Text excerpt —
----------

If the Church is the Body of Christ, and if Christ is the Path to the Father, then coming into the Church, we have stepped onto the Path of the inner Exodus of the Gospel. We have stepped into the Mighty River that Ezekiel foresaw whose mighty current would carry us all the way to the “Dead Sea” in the LORD’s Holy Pascha, all the way to our heart where we were dead in our sins and trespasses, to make those stagnant waters fresh, making everything to live wherever it goes (Eze 47.8-9). Let’s map out this Path a bit to see where He is leading us.

This last Friday, we read in St Mark that the LORD, the Path, went out of the Temple of Jerusalem and sat, it says, on the Mount of Olives, which, geographically, is opposite the Temple. Is this what Ezekiel was seeing when he saw the Glory of the LORD depart from the temple—for Jesus Christ is the Glory of God—to stand on the mountain opposite the city? (Eze 10.18&11.22) There, on the mountain opposite the city, the LORD begins to instruct His disciples on the signs that will signal the Last Days. In the middle of all these signs is the destruction of the Temple of Jerusalem (Mk 13.1-8).

----------

Provided data —
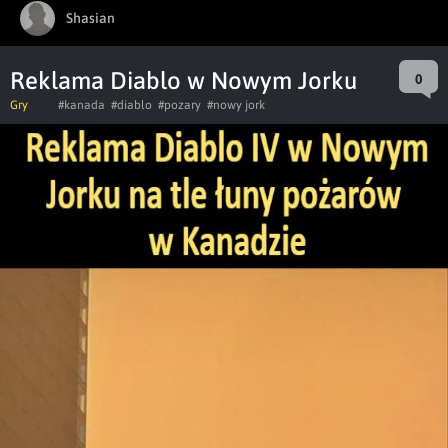
Shasian
Reklama Diablo w Nowym Jorku
0
Gry
#kanada
#diablo
#pozary
#nowy jork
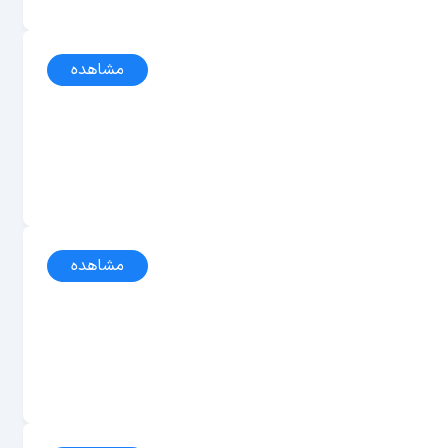
مشاهده
مشاهده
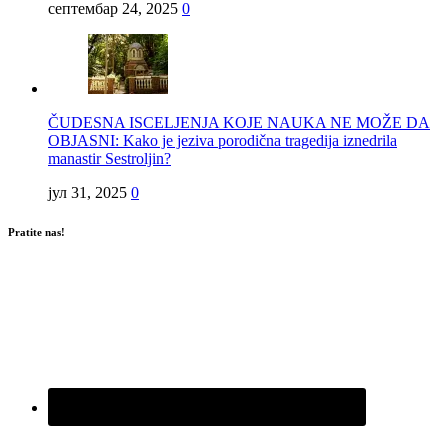
септембар 24, 2025
0
ČUDESNA ISCELJENJA KOJE NAUKA NE MOŽE DA
OBJASNI: Kako je jeziva porodična tragedija iznedrila
manastir Sestroljin?
јул 31, 2025
0
Pratite nas!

----------

Work order — Reproduce word for word the stretch of the passage on the inner Exodus from "This last Friday, we" through "Jerusalem (Mk 13.1-8).".

Exercise answer —
This last Friday, we read in St Mark that the LORD, the Path, went out of the Temple of Jerusalem and sat, it says, on the Mount of Olives, which, geographically, is opposite the Temple. Is this what Ezekiel was seeing when he saw the Glory of the LORD depart from the temple—for Jesus Christ is the Glory of God—to stand on the mountain opposite the city? (Eze 10.18&11.22) There, on the mountain opposite the city, the LORD begins to instruct His disciples on the signs that will signal the Last Days. In the middle of all these signs is the destruction of the Temple of Jerusalem (Mk 13.1-8).